そのヘスティアがアレク王太子の婚約者に選ばれたのはすぐでした。
シュラウドと結ばれる事がないと気が付いた時も彼はそばで静かに見守っていました。
シュラウドに巻き起こる様々な事柄を全て彼は一緒に経験していました。
記録係に感情は必要ありません。
それは、彼の仕事をするうえで一番大切な物でした。
観察する対象に感情移入をしてしまえば、それは記録ではないからです。
例えどれほどシュラウドが助けを求めているとわかっていても、彼はシュラウドを見ているだけでした。
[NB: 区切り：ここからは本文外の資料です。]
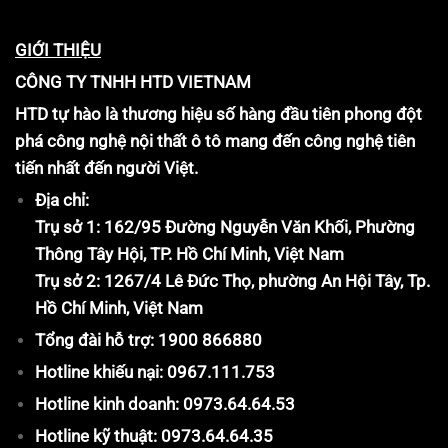
GIỚI THIỆU
CÔNG TY TNHH HTD VIETNAM
HTD tự hào là thương hiệu số hàng đầu tiên phong đột
phá công nghệ nội thất ô tô mang đến công nghệ tiên
tiến nhất đến người Việt.
Địa chỉ:
Trụ sở 1: 162/95 Đường Nguyễn Văn Khối, Phường
Thông Tây Hội, TP. Hồ Chí Minh, Việt Nam
Trụ sở 2: 1267/4 Lê Đức Thọ, phường An Hội Tây, Tp.
Hồ Chí Minh, Việt Nam
Tổng đài hỗ trợ: 1900 866880
Hotline khiếu nại: 0967.111.753
Hotline kinh doanh: 0973.64.64.53
Hotline kỹ thuật: 0973.64.64.35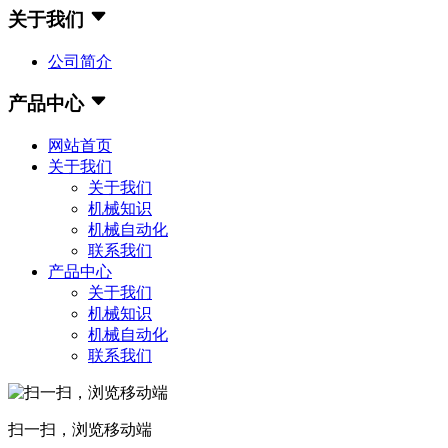
关于我们
公司简介
产品中心
网站首页
关于我们
关于我们
机械知识
机械自动化
联系我们
产品中心
关于我们
机械知识
机械自动化
联系我们
扫一扫，浏览移动端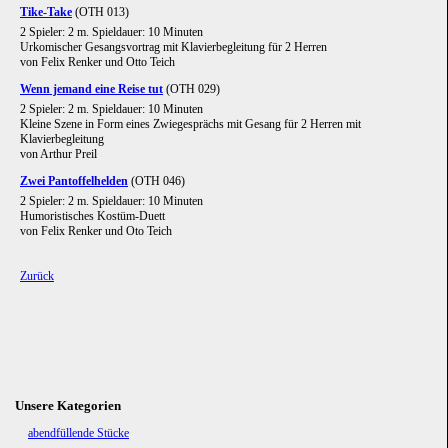
Tike-Take
(OTH 013)
2 Spieler: 2 m. Spieldauer: 10 Minuten
Urkomischer Gesangsvortrag mit Klavierbegleitung für 2 Herren
von Felix Renker und Otto Teich
Wenn jemand eine Reise tut
(OTH 029)
2 Spieler: 2 m. Spieldauer: 10 Minuten
Kleine Szene in Form eines Zwiegesprächs mit Gesang für 2 Herren mit
Klavierbegleitung
von Arthur Preil
Zwei Pantoffelhelden
(OTH 046)
2 Spieler: 2 m. Spieldauer: 10 Minuten
Humoristisches Kostüm-Duett
von Felix Renker und Oto Teich
Zurück
Unsere Kategorien
Navigation
abendfüllende Stücke
überspringen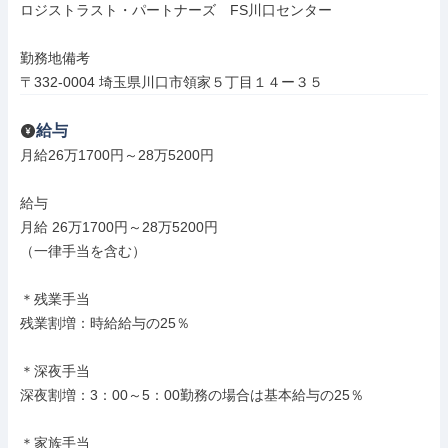
ロジストラスト・パートナーズ　FS川口センター

勤務地備考

〒332-0004 埼玉県川口市領家５丁目１４ー３５
給与
月給26万1700円～28万5200円

給与

月給 26万1700円～28万5200円

（一律手当を含む）

＊残業手当

残業割増：時給給与の25％

＊深夜手当

深夜割増：3：00～5：00勤務の場合は基本給与の25％

＊家族手当
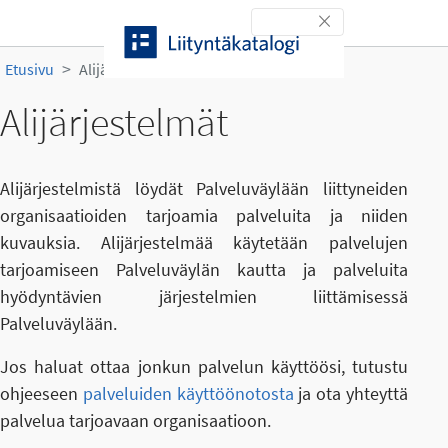
Siirry sisältöön
Toggle navigation
Etusivu
Alijärjestelmät
Alijärjestelmät
Alijärjestelmistä löydät Palveluväylään liittyneiden
organisaatioiden tarjoamia palveluita ja niiden
kuvauksia. Alijärjestelmää käytetään palvelujen
tarjoamiseen Palveluväylän kautta ja palveluita
hyödyntävien järjestelmien liittämisessä
Palveluväylään.
Jos haluat ottaa jonkun palvelun käyttöösi, tutustu
ohjeeseen
palveluiden käyttöönotosta
ja ota yhteyttä
palvelua tarjoavaan organisaatioon.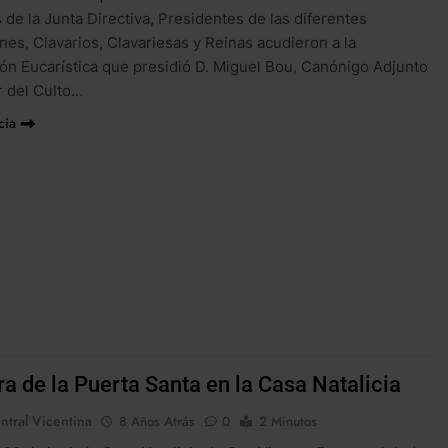
de la Junta Directiva, Presidentes de las diferentes
nes, Clavarios, Clavariesas y Reinas acudieron a la
ón Eucarística que presidió D. Miguel Bou, Canónigo Adjunto
r del Culto…
cia
a de la Puerta Santa en la Casa Natalicia
ntral Vicentina
8 Años Atrás
0
2 Minutos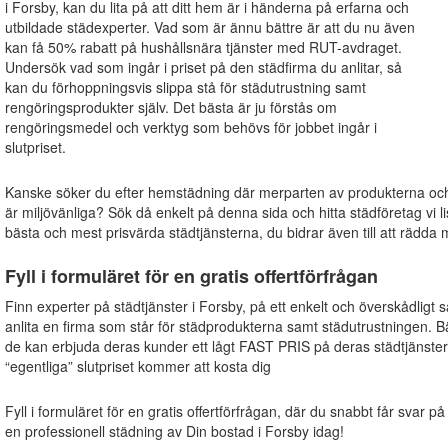
i Forsby, kan du lita på att ditt hem är i händerna på erfarna och
utbildade städexperter. Vad som är ännu bättre är att du nu även
kan få 50% rabatt på hushållsnära tjänster med RUT-avdraget.
Undersök vad som ingår i priset på den städfirma du anlitar, så
kan du förhoppningsvis slippa stå för städutrustning samt
rengöringsprodukter själv. Det bästa är ju förstås om
rengöringsmedel och verktyg som behövs för jobbet ingår i
slutpriset.
Kanske söker du efter hemstädning där merparten av produkterna o
är miljövänliga? Sök då enkelt på denna sida och hitta städföretag vi li
bästa och mest prisvärda städtjänsterna, du bidrar även till att rädda m
Fyll i formuläret för en gratis offertförfrågan
Finn experter på städtjänster i Forsby, på ett enkelt och överskådligt 
anlita en firma som står för städprodukterna samt städutrustningen. B
de kan erbjuda deras kunder ett lågt FAST PRIS på deras städtjänster
“egentliga” slutpriset kommer att kosta dig
Fyll i formuläret för en gratis offertförfrågan, där du snabbt får svar på
en professionell städning av Din bostad i Forsby idag!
朝から晩まで彼が眠りにつく時間はシュラウドが眠りにつく時間でした。
しかし、そんな彼でも心を動かされる時は来るものです。
彼はシュラウドの境遇に心を痛め、シュラウドと心を交わす機会がありました。
「毎日一輪の花を贈ろうかと思う」と、相談された時のことでした。
諦められない初恋を引きずっているシュラウドに聞かれて彼は言葉に詰まりました。
シュラウドから話しかけられることなど今までなかったのです。
「お前はどう思う?」
「……お立場を考えるならおやめになるべきかと」
シュラウドの問いに、彼は言葉を選んで当たり障りのない返事をしました。
下手な事を言ってシュラウドを使って良からぬ事を企んでいると言われてはかないません。
王族に楯突いたと処罰されないように彼は、下手なことを言って処罰されてはかなわないと本音を包み隠して王族の僕としての返事を返しました。
ヘスティアには王位継承権を正当に受けた王太子という婚約者が居ました。
いくら辺境伯と言えど、王太子には適いません。
シュラウドの立場と、ヘスティアの事を考えれば彼が言える事は一つだけでした。
「ひとりの男として聞いている。貴方もどうか、私を愚かな恋をする男の友人だと思って答えて欲しい」
侮っていたはずのシュラウドの瞳は彼が思うよりもずっと澄み渡っていました。
全てを見透かすブルーアイに射貫かれたと気付くまで彼は暫く動けませんでした。
シュラウドの言葉に彼はシュラウドが伯を賜ってから日が浅い子供だと侮っていた自分を恥じました。
射貫かれて初めて、シュラウドに誤魔化しなど通用しなかったと、彼は気がついたのです。
子供だと侮っていたシュラウドの真剣な眼差しに、彼は初めて友として言葉を交わす事を決めました。
筆を置き、窓の外を見つめるシュラウドに近付いた彼は、声を潜めてシュラウドに進言しました。
「殿下のお心のままに行動なさっては?」
その言葉こそ、彼の本心でした。
彼は、シュラウドにヘスティアを諦めて欲しくなかったのです。